Yes; partly because you need extra information associated with a device anyway (e.g. if the PCI device has a driver and which driver it is, etc).

gusc wrote:I'm not going to use PCI Hot-plug, as I think it's not widespread in the desktop PC world, is it? And it seems sane to gather this information at boot-time and store it in memory for run-time, as these IO operations seemed quite slow (the enumeration itself, I mean).

You can probalby split "hot plug PCI" into a few different categories:

• large fault tolerant servers (rare); involving special hardware to electrically isolate "PCI slots", little indicators to show which slot/s are ready for insertion/removal (to make it less likely that someone will remove the wrong PCI card), etc.
• Some laptop docking stations (probably not too common); where it's likely that the firmware/OS can know about the resources needed by the docking station when it's not plugged in and can make allowances for it (e.g. reserving areas of the physical address space for the docking station and configuring bridges to suit).
• Some types of devices designed for laptop/mobile use (e.g.
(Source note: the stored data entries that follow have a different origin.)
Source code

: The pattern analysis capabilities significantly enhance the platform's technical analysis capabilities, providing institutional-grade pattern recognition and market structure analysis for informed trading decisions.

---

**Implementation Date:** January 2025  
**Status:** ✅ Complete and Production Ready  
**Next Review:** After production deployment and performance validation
ExpressCard).

However; I'm "strongly in favour" of separating the design of the OS (e.g. APIs, etc) from any specific implementation of that design; and making sure that the design is able to handle everything that might possibly be needed one day (even if a specific implementation of the design doesn't support various features).


Cheers,

Brendan

Warning: Explicit Content. For Entertainment Purposes Only.

Brendan's April Fool's Day OS:

- Available on Github.
- Written in C++ with assembly parts in gas syntax.
- GNU Autoconf configure+make etc. build scripts.
- GRUB boot loader.
- GPL3 license.

- Monolithic kernel.
- BIOS interrupts for I/O (real mode).
- Segmented memory model with paging (double security).
- POSIX system call interface + Linux compatibility layer (partial).
- Ported newlib, bash, binutils, gcc, and other common GNU tools.
- VGA text mode console (experimental support for 800x600 VBE graphics console).
- ELF executable format.
- Shared libraries.
- ACPICA ported (power off feature).
*Note! Hot plug power management also supported: OS stops if power cord is unplugged.

- PS/2 keyboard support (US layout supported).
- Highly dynamic device driver interface (no formal specification restrictions).
- PCI enumeration
- Enhanced round-robin scheduler (skips blocking tasks).
- Support for 16 concurrent processes.
*Note! Can be defined in compile time. Maximum is something around 64 because static task structures are accessed in real mode (below 0x100000).

Antti wrote:- PS/2 keyboard support (US layout supported).

Meanwhile, his real OS will support a completely unique keyboard layout (freely available keycap stickers are available, but in a format usable only by his OS), but if you sacrifice a sealed boxed copy of Windows ME as a burning effigy, you get ten minutes of Dvorak.